==== Given information

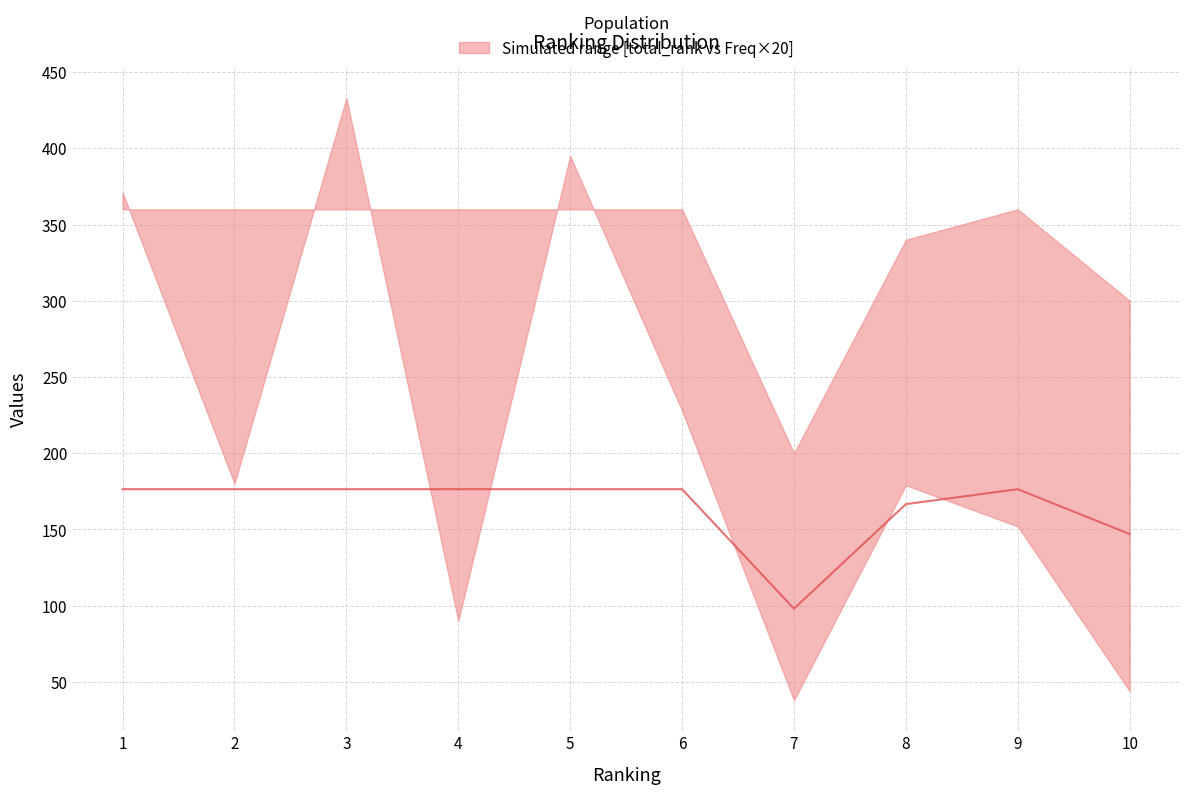

Is it true that the value at 6 is 259.5?

False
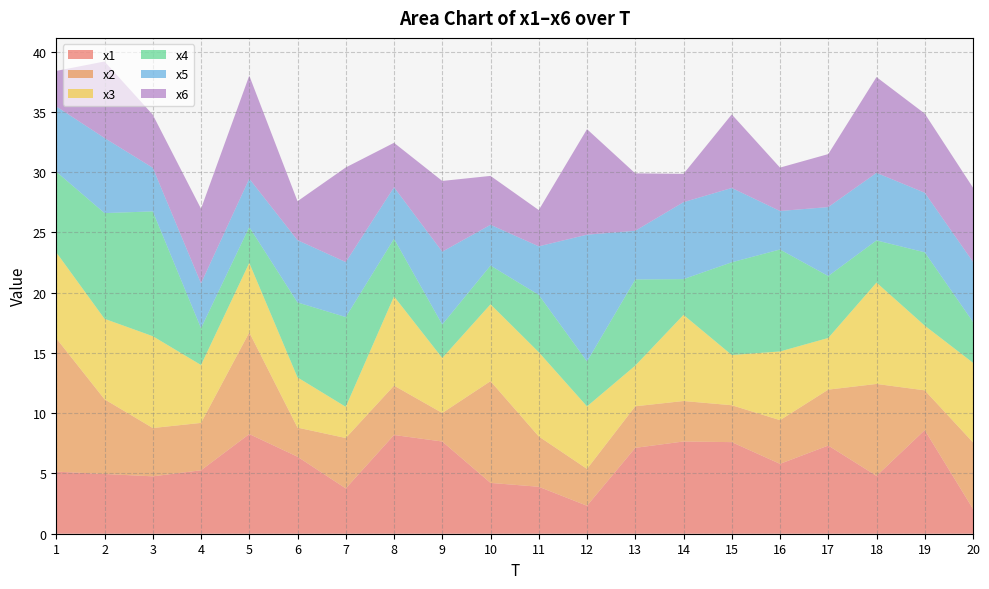

Reading left to right, what are all the values shown in this chart?

x1: 5.1	5.0	4.8	5.3	8.3	6.4	3.8	8.2	7.6	4.2	3.9	2.3	7.1	7.7	7.6	5.8	7.3	4.8	8.6	2.1
x2: 11.1	6.2	4.0	3.9	8.4	2.4	4.2	4.1	2.4	8.4	4.2	3.1	3.4	3.4	3.1	3.6	4.6	7.6	3.3	5.5
x3: 7.1	6.7	7.6	4.8	5.8	4.2	2.6	7.4	4.6	6.4	7.0	5.2	3.4	7.1	4.2	5.7	4.3	8.4	5.4	6.6
x4: 6.7	8.8	10.4	3.1	3.0	6.2	7.4	4.8	2.8	3.2	4.8	3.7	7.1	3.0	7.7	8.5	5.1	3.5	6.1	3.4
x5: 5.4	6.2	3.6	3.7	4.0	5.2	4.6	4.3	6.0	3.4	4.0	10.5	4.0	6.4	6.2	3.2	5.7	5.6	4.9	5.0
x6: 2.9	6.3	4.4	6.2	8.5	3.2	7.8	3.7	5.9	4.1	3.0	8.8	4.8	2.3	6.1	3.6	4.4	7.9	6.6	6.2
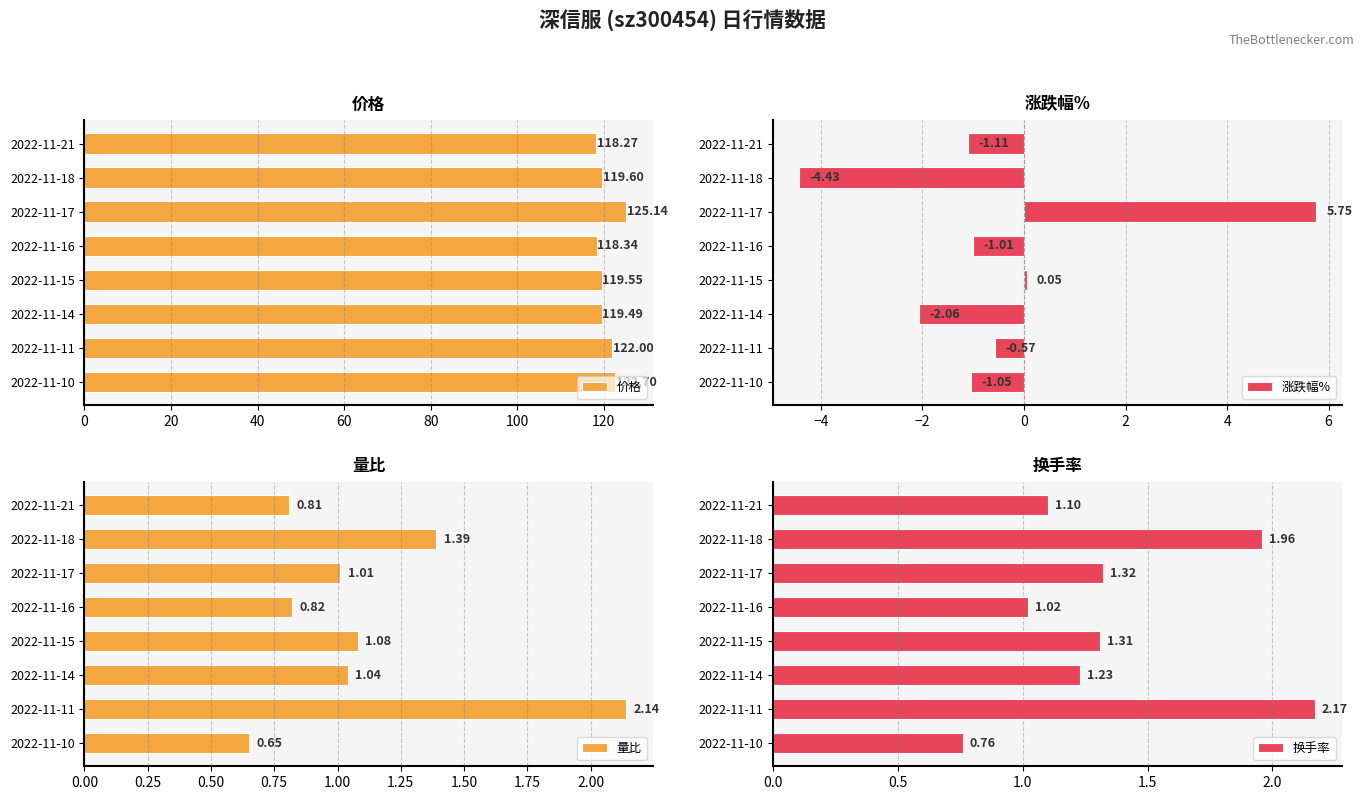

What is the difference between the 价格 values at 2022-11-14 and 2022-11-11?

2.5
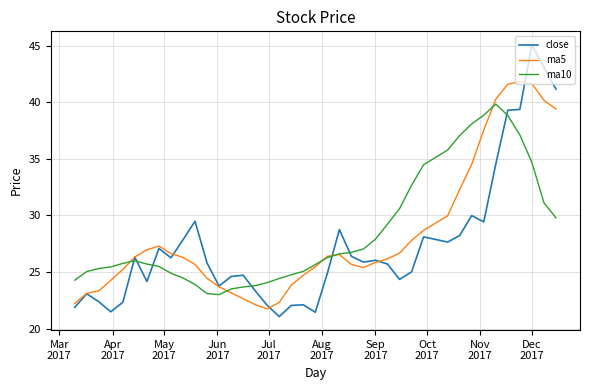

In ma10, how many points are lower than both neighbors (excluding endpoints)?

1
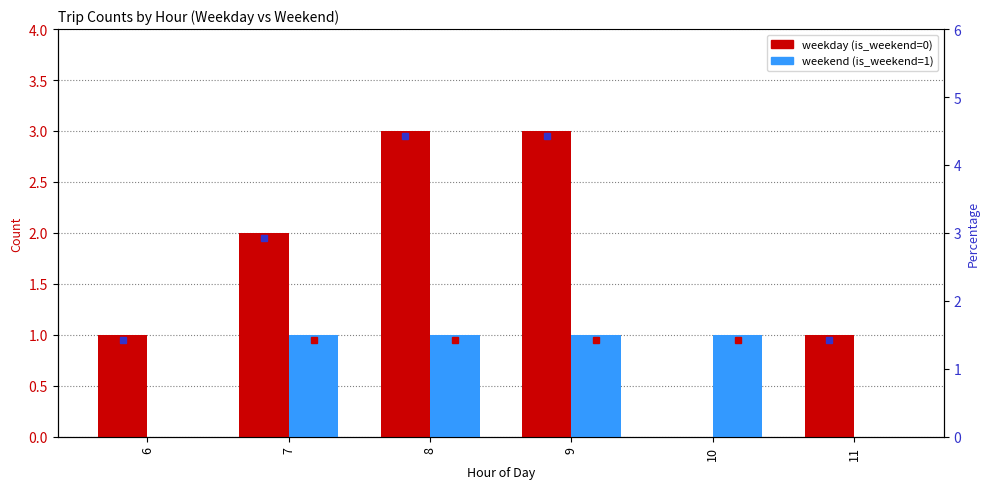

At which category does the chart reach its peak across all series?

8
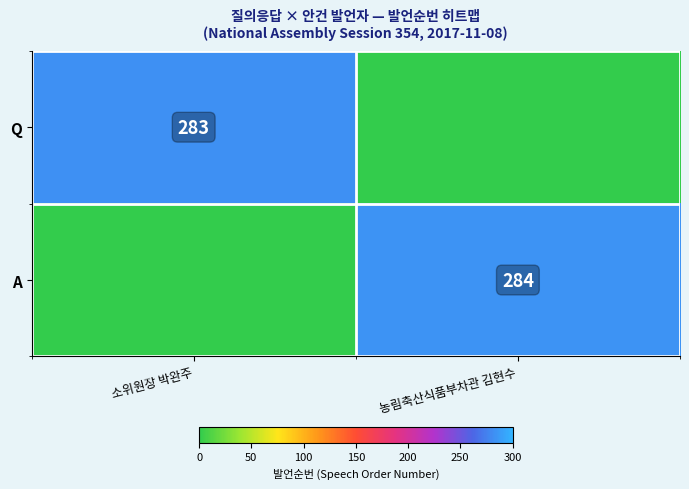

Is it true that A equals 114 at 농림축산식품부차관 김현수?

False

========

Problem statement:
Can you output the material above as a numbered list with the blank lines and the pictures left out?

Exercise output:
1. Is it true that the value at 6 is 259.5?
2. False
3. Reading left to right, what are all the values shown in this chart?
4. x1: 5.1	5.0	4.8	5.3	8.3	6.4	3.8	8.2	7.6	4.2	3.9	2.3	7.1	7.7	7.6	5.8	7.3	4.8	8.6	2.1
5. x2: 11.1	6.2	4.0	3.9	8.4	2.4	4.2	4.1	2.4	8.4	4.2	3.1	3.4	3.4	3.1	3.6	4.6	7.6	3.3	5.5
6. x3: 7.1	6.7	7.6	4.8	5.8	4.2	2.6	7.4	4.6	6.4	7.0	5.2	3.4	7.1	4.2	5.7	4.3	8.4	5.4	6.6
7. x4: 6.7	8.8	10.4	3.1	3.0	6.2	7.4	4.8	2.8	3.2	4.8	3.7	7.1	3.0	7.7	8.5	5.1	3.5	6.1	3.4
8. x5: 5.4	6.2	3.6	3.7	4.0	5.2	4.6	4.3	6.0	3.4	4.0	10.5	4.0	6.4	6.2	3.2	5.7	5.6	4.9	5.0
9. x6: 2.9	6.3	4.4	6.2	8.5	3.2	7.8	3.7	5.9	4.1	3.0	8.8	4.8	2.3	6.1	3.6	4.4	7.9	6.6	6.2
10. What is the difference between the 价格 values at 2022-11-14 and 2022-11-11?
11. 2.5
12. In ma10, how many points are lower than both neighbors (excluding endpoints)?
13. 1
14. At which category does the chart reach its peak across all series?
15. 8
16. Is it true that A equals 114 at 농림축산식품부차관 김현수?
17. False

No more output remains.